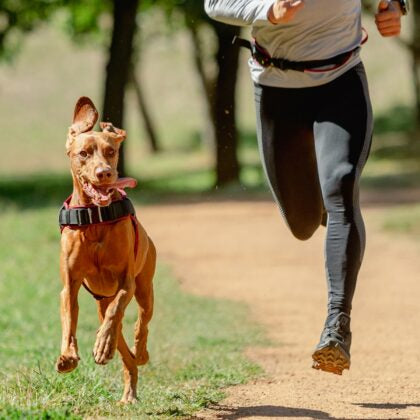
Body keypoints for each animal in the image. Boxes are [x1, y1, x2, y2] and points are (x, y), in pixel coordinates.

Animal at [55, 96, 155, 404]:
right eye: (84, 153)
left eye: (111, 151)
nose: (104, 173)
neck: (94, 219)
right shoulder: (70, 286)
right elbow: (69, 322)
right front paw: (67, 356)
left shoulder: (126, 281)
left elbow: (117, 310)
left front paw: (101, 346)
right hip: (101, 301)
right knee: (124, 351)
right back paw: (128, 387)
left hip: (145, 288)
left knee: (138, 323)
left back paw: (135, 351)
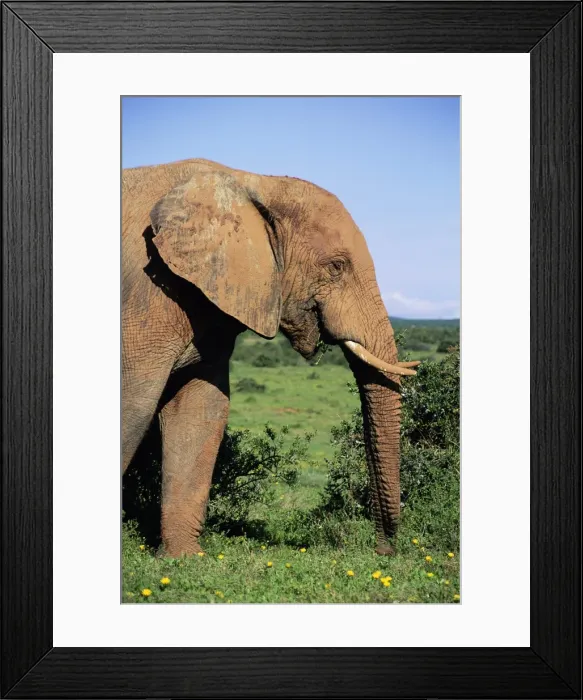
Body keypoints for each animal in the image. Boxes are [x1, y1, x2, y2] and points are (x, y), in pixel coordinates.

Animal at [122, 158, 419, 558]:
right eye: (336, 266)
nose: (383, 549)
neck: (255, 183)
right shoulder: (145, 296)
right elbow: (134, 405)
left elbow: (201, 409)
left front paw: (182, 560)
-------------------------
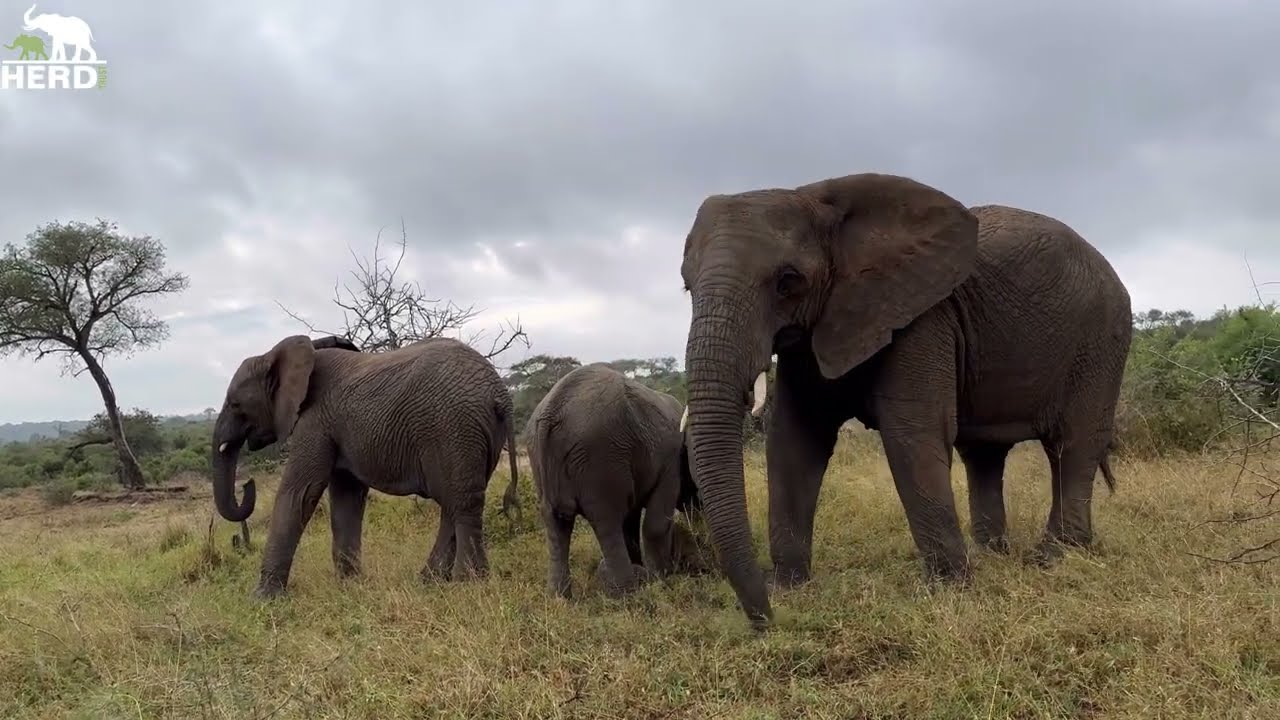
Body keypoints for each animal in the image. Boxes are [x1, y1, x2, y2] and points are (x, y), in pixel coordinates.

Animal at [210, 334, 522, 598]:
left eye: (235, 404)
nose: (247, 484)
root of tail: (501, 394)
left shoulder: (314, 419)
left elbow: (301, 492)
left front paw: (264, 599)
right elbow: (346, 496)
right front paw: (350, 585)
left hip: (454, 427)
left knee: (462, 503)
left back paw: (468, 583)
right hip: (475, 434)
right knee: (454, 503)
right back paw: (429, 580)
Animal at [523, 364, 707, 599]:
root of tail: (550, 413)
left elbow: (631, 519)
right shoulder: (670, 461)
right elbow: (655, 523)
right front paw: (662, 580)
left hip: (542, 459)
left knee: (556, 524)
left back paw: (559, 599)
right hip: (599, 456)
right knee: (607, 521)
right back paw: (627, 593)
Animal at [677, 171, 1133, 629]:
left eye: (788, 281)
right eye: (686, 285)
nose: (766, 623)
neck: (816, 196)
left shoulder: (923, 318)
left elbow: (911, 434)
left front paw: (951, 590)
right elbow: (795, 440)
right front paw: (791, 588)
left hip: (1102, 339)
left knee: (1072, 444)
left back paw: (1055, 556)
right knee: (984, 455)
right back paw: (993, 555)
-------------------------
> _WORK INSTRUCTION_
Could you reproduce exactly the lines of the entries above, from the one with "left eye: (235, 404)" through the one with "right back paw: (993, 555)", and nothing else?

> _TASK SOLUTION_
left eye: (235, 404)
nose: (247, 484)
root of tail: (501, 394)
left shoulder: (314, 419)
left elbow: (301, 492)
left front paw: (264, 599)
right elbow: (346, 496)
right front paw: (350, 585)
left hip: (454, 427)
left knee: (462, 503)
left back paw: (468, 583)
right hip: (475, 434)
right knee: (454, 503)
right back paw: (429, 580)
Animal at [523, 364, 707, 599]:
root of tail: (550, 413)
left elbow: (631, 519)
right shoulder: (670, 461)
right elbow: (655, 523)
right front paw: (662, 580)
left hip: (542, 459)
left knee: (556, 524)
left back paw: (559, 599)
right hip: (599, 456)
right knee: (607, 521)
right back paw: (627, 593)
Animal at [677, 171, 1133, 629]:
left eye: (788, 281)
right eye: (686, 285)
nose: (766, 623)
neck: (816, 196)
left shoulder: (923, 318)
left elbow: (911, 434)
left front paw: (951, 590)
right elbow: (795, 440)
right front paw: (791, 588)
left hip: (1102, 339)
left knee: (1072, 444)
left back paw: (1055, 556)
right knee: (984, 455)
right back paw: (993, 555)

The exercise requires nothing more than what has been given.